Reproduce the passage on estimating category boundaries word for word, everything from "Learning was assessed" down to "from edge effects.".

→ Extract provided
═══
Learning was assessed by fitting a mixed effects logistic regression model, extracting the category boundary (VOT where the predicted response was 50% /b/), and comparing this fitted category boundary to the boundary predicted by the input distribution (maximally ambiguous stimulus based on the /b/ and /p/ distributions).

Because the model includes slopes for trial, we had to pick where to evaluate the category boundaries. We picked the point 5/6ths of the way through the experiment, because this was near the end but not so close there's additional uncertainty from edge effects.
═══
→ Data shown

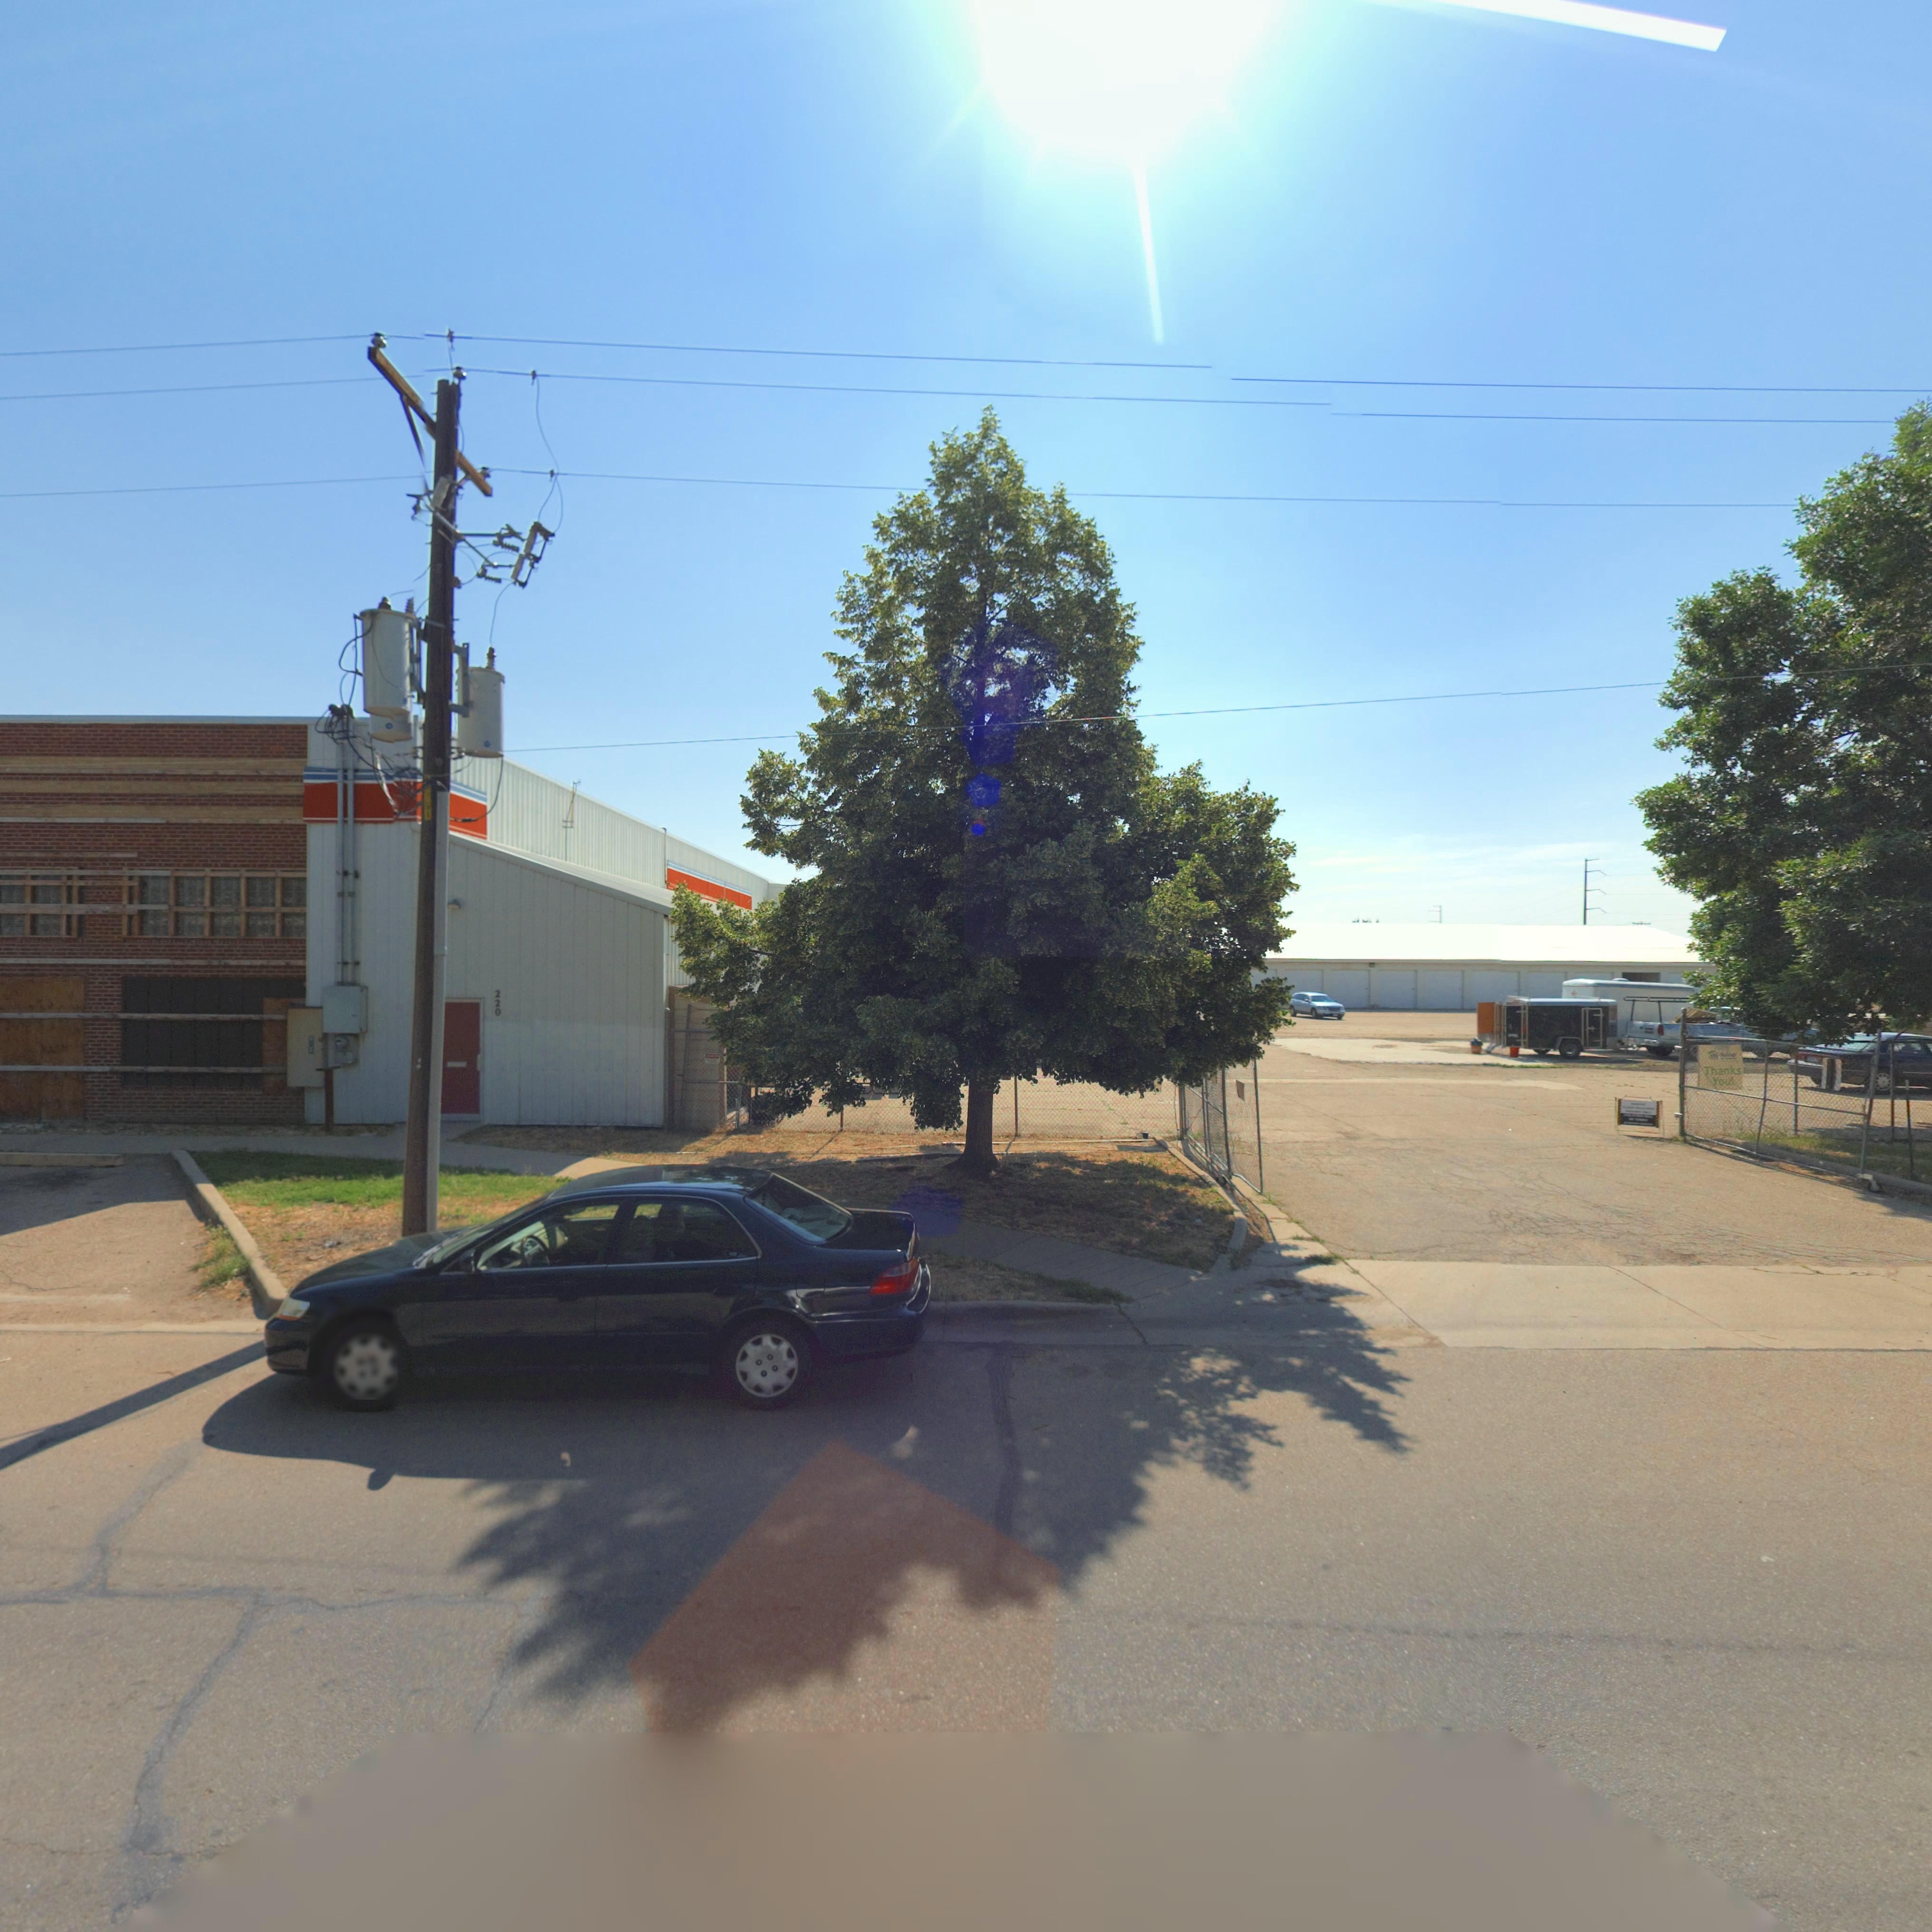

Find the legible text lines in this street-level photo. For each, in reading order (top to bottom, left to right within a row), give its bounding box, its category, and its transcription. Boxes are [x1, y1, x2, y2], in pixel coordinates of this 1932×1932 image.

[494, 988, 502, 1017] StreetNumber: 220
═══
→ Correct result
Learning was assessed by fitting a mixed effects logistic regression model, extracting the category boundary (VOT where the predicted response was 50% /b/), and comparing this fitted category boundary to the boundary predicted by the input distribution (maximally ambiguous stimulus based on the /b/ and /p/ distributions).

Because the model includes slopes for trial, we had to pick where to evaluate the category boundaries. We picked the point 5/6ths of the way through the experiment, because this was near the end but not so close there's additional uncertainty from edge effects.